■ **WHAT YOU NEED TO DO**:
In your reply, write out the records exactly, each line intact.

-- -- --

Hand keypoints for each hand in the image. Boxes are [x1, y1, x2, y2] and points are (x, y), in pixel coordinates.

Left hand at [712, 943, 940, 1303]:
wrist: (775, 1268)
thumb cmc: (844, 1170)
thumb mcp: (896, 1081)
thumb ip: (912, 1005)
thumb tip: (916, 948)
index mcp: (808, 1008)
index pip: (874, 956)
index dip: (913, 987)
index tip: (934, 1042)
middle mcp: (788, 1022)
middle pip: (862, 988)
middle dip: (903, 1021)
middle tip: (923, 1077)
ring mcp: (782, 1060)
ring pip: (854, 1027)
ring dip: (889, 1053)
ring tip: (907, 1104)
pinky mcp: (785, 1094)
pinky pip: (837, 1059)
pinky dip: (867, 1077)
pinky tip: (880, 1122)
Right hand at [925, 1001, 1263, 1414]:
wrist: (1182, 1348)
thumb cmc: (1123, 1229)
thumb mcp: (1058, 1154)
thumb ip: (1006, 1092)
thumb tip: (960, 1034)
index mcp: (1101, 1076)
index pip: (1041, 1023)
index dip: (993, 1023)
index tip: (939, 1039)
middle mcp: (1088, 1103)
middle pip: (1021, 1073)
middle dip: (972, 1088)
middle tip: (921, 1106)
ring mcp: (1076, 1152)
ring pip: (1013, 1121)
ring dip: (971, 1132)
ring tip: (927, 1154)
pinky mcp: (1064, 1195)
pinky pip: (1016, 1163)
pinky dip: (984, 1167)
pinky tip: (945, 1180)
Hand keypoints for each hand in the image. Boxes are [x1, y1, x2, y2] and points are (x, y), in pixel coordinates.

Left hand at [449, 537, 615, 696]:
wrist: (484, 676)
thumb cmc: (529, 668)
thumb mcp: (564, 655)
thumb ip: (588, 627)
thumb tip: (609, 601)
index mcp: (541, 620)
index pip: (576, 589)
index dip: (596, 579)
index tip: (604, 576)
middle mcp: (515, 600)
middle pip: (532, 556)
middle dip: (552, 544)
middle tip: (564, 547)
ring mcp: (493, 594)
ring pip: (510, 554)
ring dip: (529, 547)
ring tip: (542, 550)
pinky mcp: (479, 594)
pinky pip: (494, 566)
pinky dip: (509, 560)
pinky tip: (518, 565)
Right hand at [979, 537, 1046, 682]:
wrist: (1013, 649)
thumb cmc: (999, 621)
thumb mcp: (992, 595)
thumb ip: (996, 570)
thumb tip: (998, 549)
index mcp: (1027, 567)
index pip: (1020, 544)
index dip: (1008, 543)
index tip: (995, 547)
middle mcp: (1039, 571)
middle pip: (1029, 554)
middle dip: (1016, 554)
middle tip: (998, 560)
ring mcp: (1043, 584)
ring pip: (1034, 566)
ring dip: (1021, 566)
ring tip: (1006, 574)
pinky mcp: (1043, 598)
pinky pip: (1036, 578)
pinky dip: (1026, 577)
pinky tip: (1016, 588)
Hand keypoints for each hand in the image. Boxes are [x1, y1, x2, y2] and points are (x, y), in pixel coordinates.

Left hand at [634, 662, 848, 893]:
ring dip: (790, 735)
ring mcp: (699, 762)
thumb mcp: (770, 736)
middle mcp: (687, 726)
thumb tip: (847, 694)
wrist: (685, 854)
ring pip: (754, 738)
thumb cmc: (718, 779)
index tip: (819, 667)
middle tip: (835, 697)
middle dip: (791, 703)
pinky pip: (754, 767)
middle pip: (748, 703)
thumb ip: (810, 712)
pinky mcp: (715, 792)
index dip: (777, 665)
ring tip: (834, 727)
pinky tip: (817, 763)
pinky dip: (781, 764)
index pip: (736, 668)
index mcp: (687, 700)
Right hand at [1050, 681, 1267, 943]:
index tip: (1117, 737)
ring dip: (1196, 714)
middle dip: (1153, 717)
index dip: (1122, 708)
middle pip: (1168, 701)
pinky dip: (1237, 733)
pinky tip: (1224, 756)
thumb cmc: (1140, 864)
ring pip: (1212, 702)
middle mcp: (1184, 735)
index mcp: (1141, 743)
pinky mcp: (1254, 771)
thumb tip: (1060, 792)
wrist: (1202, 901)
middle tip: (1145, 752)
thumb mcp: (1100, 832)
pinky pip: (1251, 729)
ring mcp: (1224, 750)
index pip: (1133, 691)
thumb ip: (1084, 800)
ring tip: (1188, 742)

-- -- --

■ **TASK OUTPUT**:
Hand keypoints for each hand in the image. Boxes are [x1, y1, x2, y2] and points are (x, y), in pixel coordinates.

Left hand at [712, 943, 940, 1303]:
wrist: (775, 1268)
thumb cmc: (844, 1170)
thumb mcp: (896, 1081)
thumb ip: (912, 1005)
thumb tip: (916, 948)
index mcp: (808, 1008)
index pip: (874, 956)
index dip: (913, 987)
index tip: (934, 1042)
middle mcp: (788, 1022)
middle pip: (862, 988)
middle dip: (903, 1021)
middle tip: (923, 1077)
ring mcp: (782, 1060)
ring pip: (854, 1027)
ring dip: (889, 1053)
ring tip: (907, 1104)
pinky mcp: (785, 1094)
pinky pip: (837, 1059)
pinky dip: (867, 1077)
pinky tip: (880, 1122)
Right hand at [925, 1001, 1263, 1414]:
wrist: (1182, 1348)
thumb cmc: (1123, 1229)
thumb mcp: (1058, 1154)
thumb ip: (1006, 1092)
thumb tip: (960, 1034)
index mcp: (1101, 1076)
index pip: (1041, 1023)
index dip: (993, 1023)
index tip: (939, 1039)
middle mcp: (1088, 1103)
middle pip: (1021, 1073)
middle dip: (972, 1088)
middle tip: (921, 1106)
ring mcp: (1076, 1152)
ring pip: (1013, 1121)
ring dip: (971, 1132)
ring tip: (927, 1154)
pinky mcp: (1064, 1195)
pinky pip: (1016, 1163)
pinky dip: (984, 1167)
pinky tip: (945, 1180)
Hand keypoints for each hand in the image. Boxes are [x1, y1, x2, y2] and points are (x, y), in pixel coordinates.

Left hand at [449, 537, 615, 696]:
wrist: (484, 676)
thumb cmc: (529, 668)
thumb mcp: (564, 655)
thumb ip: (588, 627)
thumb tip: (609, 601)
index mcp: (541, 620)
index pip: (576, 589)
index dip: (596, 579)
index tip: (604, 576)
middle mcp: (515, 600)
middle pip: (532, 556)
middle dip: (552, 544)
middle tip: (564, 547)
ring mcp: (493, 594)
ring pip: (510, 554)
ring dip: (529, 547)
ring tip: (542, 550)
pinky mcp: (479, 594)
pinky pip: (494, 566)
pinky dip: (509, 560)
pinky tip: (518, 565)
Right hand at [979, 537, 1046, 682]:
wrist: (1013, 649)
thumb cmc: (999, 621)
thumb mcp: (992, 595)
thumb ip: (996, 570)
thumb tip: (998, 549)
index mcp: (1027, 567)
index pip: (1020, 544)
index dip: (1008, 543)
index tip: (995, 547)
middle mcp: (1039, 571)
middle pip: (1029, 554)
middle dip: (1016, 554)
middle tip: (998, 560)
ring mcp: (1043, 584)
ring pip: (1034, 566)
ring dip: (1021, 566)
ring tip: (1006, 574)
pinky mcp: (1043, 598)
pinky pip: (1036, 578)
pinky dip: (1026, 577)
pinky tip: (1016, 588)
Hand keypoints for each hand in the image. Boxes are [x1, y1, x2, y2] and points are (x, y), in pixel coordinates.

Left hand at [634, 662, 848, 893]:
ring dip: (790, 735)
ring mcp: (699, 762)
thumb mcp: (770, 736)
middle mcp: (687, 726)
thumb tip: (847, 694)
wrist: (685, 854)
ring pip: (754, 738)
thumb cmc: (718, 779)
index tip: (819, 667)
middle tip: (835, 697)
middle dip: (791, 703)
pinky pip: (754, 767)
middle pip: (748, 703)
thumb ip: (810, 712)
pinky mcp: (715, 792)
index dip: (777, 665)
ring tip: (834, 727)
pinky tip: (817, 763)
pinky dip: (781, 764)
index pip: (736, 668)
index mcp: (687, 700)
Right hand at [1050, 681, 1267, 943]:
index tip: (1117, 737)
ring dip: (1196, 714)
middle dip: (1153, 717)
index dip: (1122, 708)
middle pip: (1168, 701)
pinky dip: (1237, 733)
pinky tip: (1224, 756)
thumb cmc: (1140, 864)
ring pip: (1212, 702)
middle mcp: (1184, 735)
index mcp: (1141, 743)
pinky mcp: (1254, 771)
thumb tip: (1060, 792)
wrist: (1202, 901)
middle tip: (1145, 752)
thumb mcp: (1100, 832)
pinky pip: (1251, 729)
ring mcp: (1224, 750)
index pip: (1133, 691)
thumb ip: (1084, 800)
ring tip: (1188, 742)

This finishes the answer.